I don’t know who will win the referendum next week – I hope it’s the Yes campaign – but whoever it is, we will still be a long way from a credibly democratic electoral system. To take only a few of the more grotesque blots on the face of our ‘democracy’, we cannot recall our representatives once they are elected. As the current government is constantly proving, there is no recourse against a regime that introduces major policies for which they have no mandate.
And of course we still have that running sore on the face of democracy, the House of Lords. No, it makes no sense to claim that they have some sort of proven wisdom or experience we cannot do without: any government that really wanted Melvyn Bragg’s opinion of culture or the arts can always just ask him, without conceding him the right to make law in perpetuity.
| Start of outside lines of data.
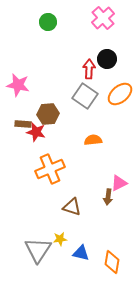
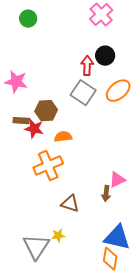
green circle: (48, 22) -> (28, 19), moved
orange semicircle: (93, 140) -> (63, 137), moved
blue triangle: (81, 253) -> (117, 238), moved, size x1.6

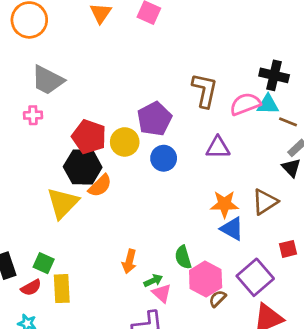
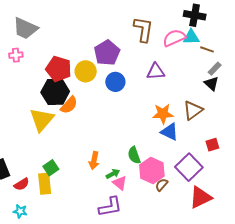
green square: (44, 263) -> (51, 168), moved, turned 35

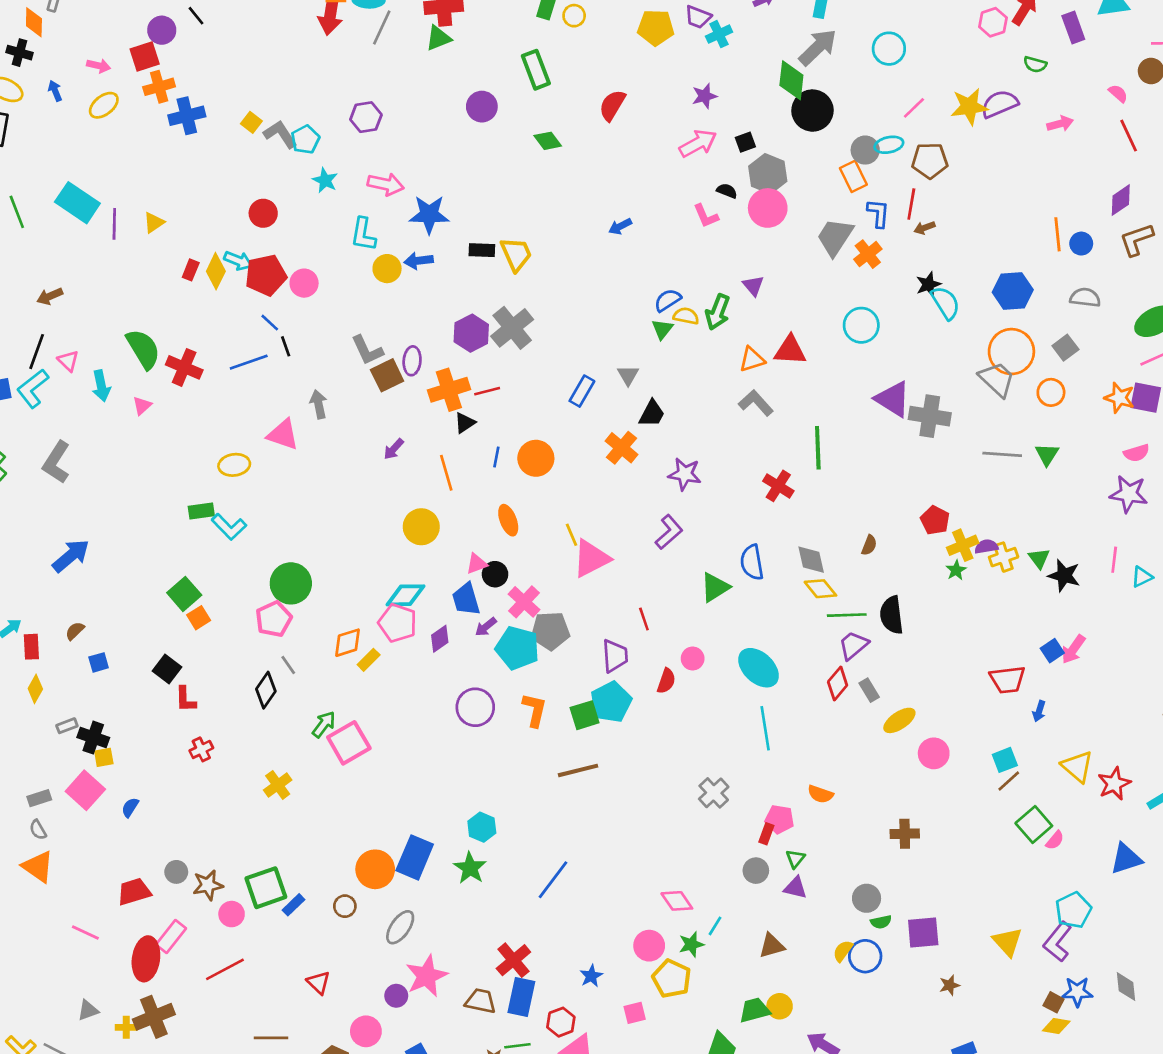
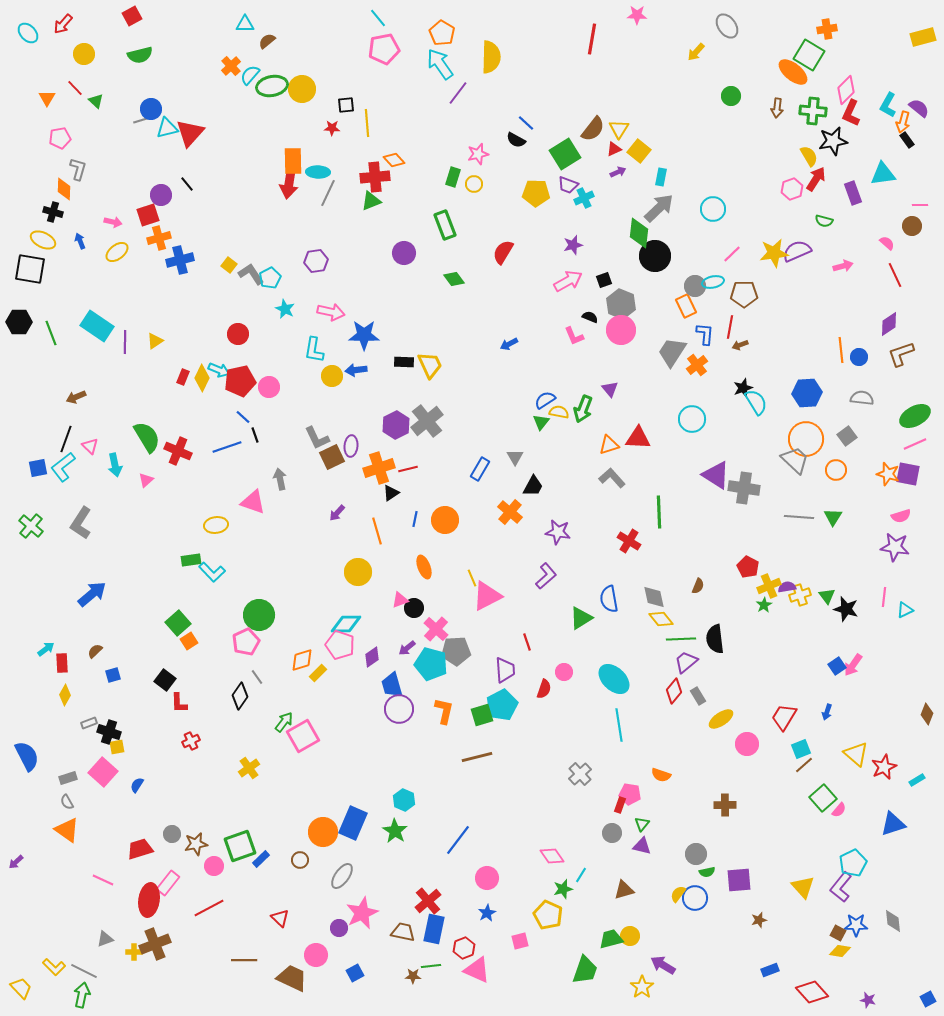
blue trapezoid: (466, 599) -> (392, 685), moved
red trapezoid: (1007, 680) -> (784, 717), moved, turned 128
pink circle: (649, 946) -> (487, 878), moved

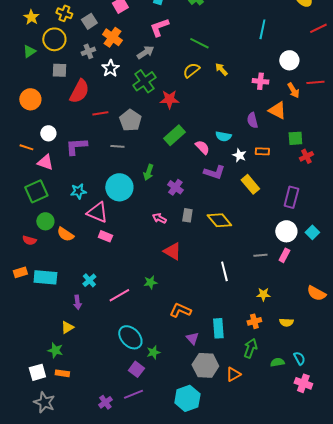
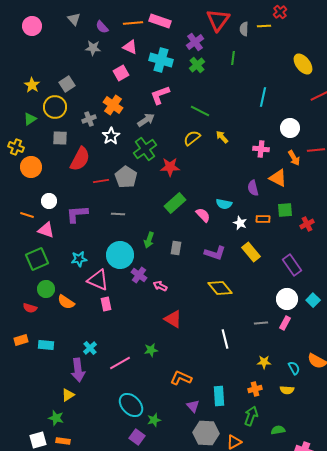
yellow cross: (64, 13) -> (16, 147), moved
gray square: (89, 21) -> (67, 84), moved
gray pentagon: (130, 120) -> (126, 177), moved
green square: (295, 138) -> (285, 210), moved
purple L-shape: (214, 172) -> (215, 253), moved
purple cross: (175, 187) -> (139, 275), moved
purple rectangle: (291, 197) -> (292, 265), turned -50
gray rectangle: (187, 215) -> (176, 248), moved
pink rectangle: (105, 236) -> (106, 304), turned 56
cyan rectangle: (45, 277) -> (46, 345), size x0.7
purple arrow: (77, 302) -> (78, 370), size x1.6
cyan semicircle: (299, 358) -> (294, 368), moved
A slightly more obscure issue, but one that really bothers me, is the fact that our elections permit us to elect constituency representatives, even though it has been perfectly clear for a couple of centuries that most of the really important decisions are made by central government. Hence the persistent conflict between voting for a good MP and voting for the national government we actually want. They are not at all the same thing, and persisting with a constituency-based electoral system means that we half our local MPs are parachuted in by national parties even though they know nothing about the constituency and their primary allegiance is to the national party. Conversely, to the extent that we do vote on local issues, this precludes voting for the national government, which is by far the predominant force in most aspect of all our lives.
It is an absurd state of affairs that could be remedied with a very simple solution: divide general elections into two votes (held simultaneously), with the first remaining a vote for local constituency MP, and the second a vote for a national party. The second vote would then populate a senate (to replace the ridiculous and offensive House of Lords) by allowing national parties to assign senators based on their percentage of the national vote.
The new Commons and Senate could also be allocated different spheres, with foreign policy and defence going to the Senate and all local issues being the preserve of the Commons. Others areas could be shared.
Finally, I would suggest a different approach to how often elections are held. For both houses I would suggest a fixed period of six years, with the provision that a third of each house, chosen at random not more than a month before the election, would be subject to re-election every two years. This is important, as it permits a randomly chosen sample of the electorate to provide a running commentary on their representatives, but also, by being random, prevents the parties from buttering up local constituencies as the election approaches.